Only the pictures are to be dropped; return all other data below exactly.

****************

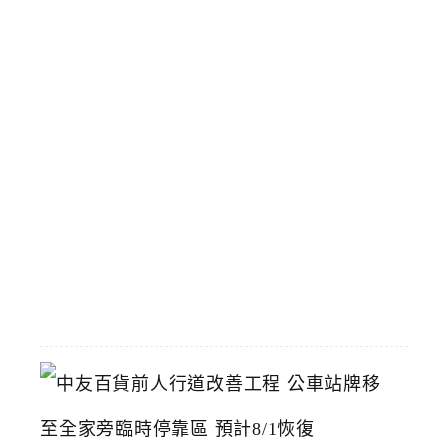
飽
涓
豆
腐
台
中
漢
神
洲
際
店
2026-
07-
22
中
友
百
貨
前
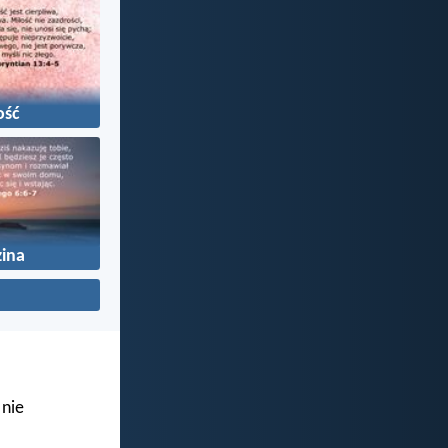
ość
ina
 nie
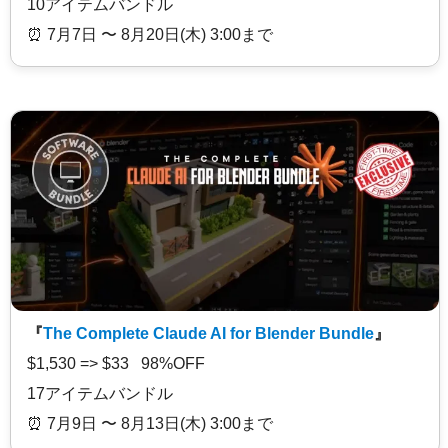
10アイテムバンドル
⏰️ 7月7日 〜 8月20日(木) 3:00まで
『
The Complete Claude AI for Blender Bundle
』
$1,530 => $33 98%OFF
17アイテムバンドル
⏰️ 7月9日 〜 8月13日(木) 3:00まで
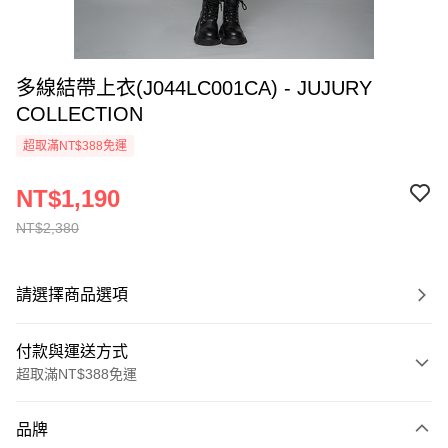
多線結帶上衣(J044LC001CA) - JUJURY
COLLECTION
超取滿NT$388免運
NT$1,190
NT$2,380
請選擇商品選項
付款與運送方式
超取滿NT$388免運
付款方式
品牌
信用卡一次付款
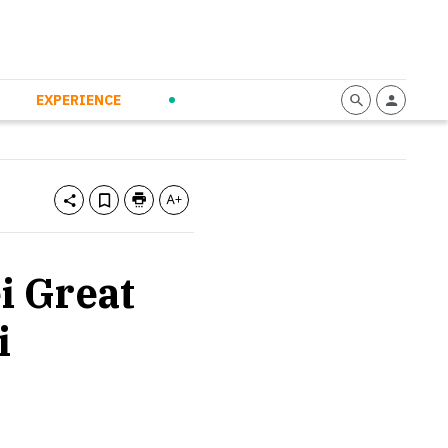
mmunication
Calendario
Personal Empowerment
News and Press
EXPERIENCE
i Great
i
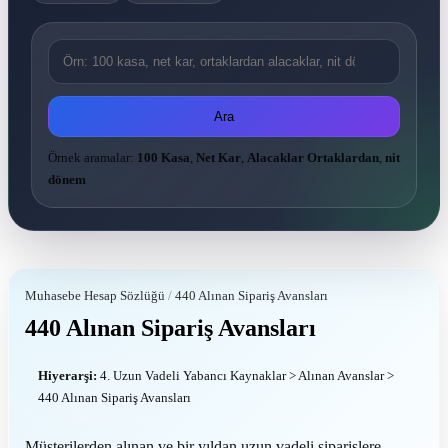
Ara
Örnek aramalar:
100 Kasa
,
Net Kar
,
Alacaklar Ortaklardan
,
nit
dönem
Muhasebe Hesap Sözlüğü
/
440 Alınan Sipariş Avansları
440 Alınan Sipariş Avansları
Hiyerarşi:
4. Uzun Vadeli Yabancı Kaynaklar > Alınan Avanslar >
440 Alınan Sipariş Avansları
Müşterilerden alınan ve bir yıldan uzun vadeli siparişlere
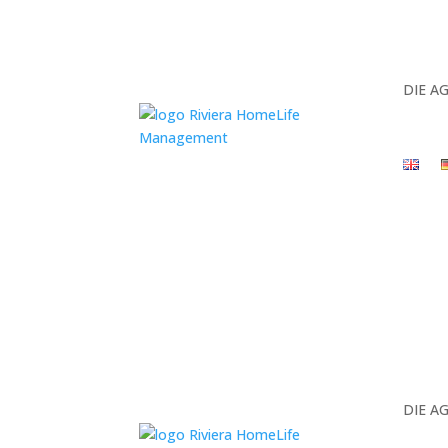
DIE A
DIE A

****************

:: Answer for the task ::
飽
涓
豆
腐
台
中
漢
神
洲
際
店
2026-
07-
22
中
友
百
貨
前
ość
ina
 nie
10アイテムバンドル
⏰️ 7月7日 〜 8月20日(木) 3:00まで
『
The Complete Claude AI for Blender Bundle
』
$1,530 => $33 98%OFF
17アイテムバンドル
⏰️ 7月9日 〜 8月13日(木) 3:00まで
多線結帶上衣(J044LC001CA) - JUJURY
COLLECTION
超取滿NT$388免運
NT$1,190
NT$2,380
請選擇商品選項
付款與運送方式
超取滿NT$388免運
付款方式
品牌
信用卡一次付款
mmunication
Calendario
Personal Empowerment
News and Press
EXPERIENCE
i Great
i
Ara
Örnek aramalar:
100 Kasa
,
Net Kar
,
Alacaklar Ortaklardan
,
nit
dönem
Muhasebe Hesap Sözlüğü
/
440 Alınan Sipariş Avansları
440 Alınan Sipariş Avansları
Hiyerarşi:
4. Uzun Vadeli Yabancı Kaynaklar > Alınan Avanslar >
440 Alınan Sipariş Avansları
Müşterilerden alınan ve bir yıldan uzun vadeli siparişlere
DIE A
DIE A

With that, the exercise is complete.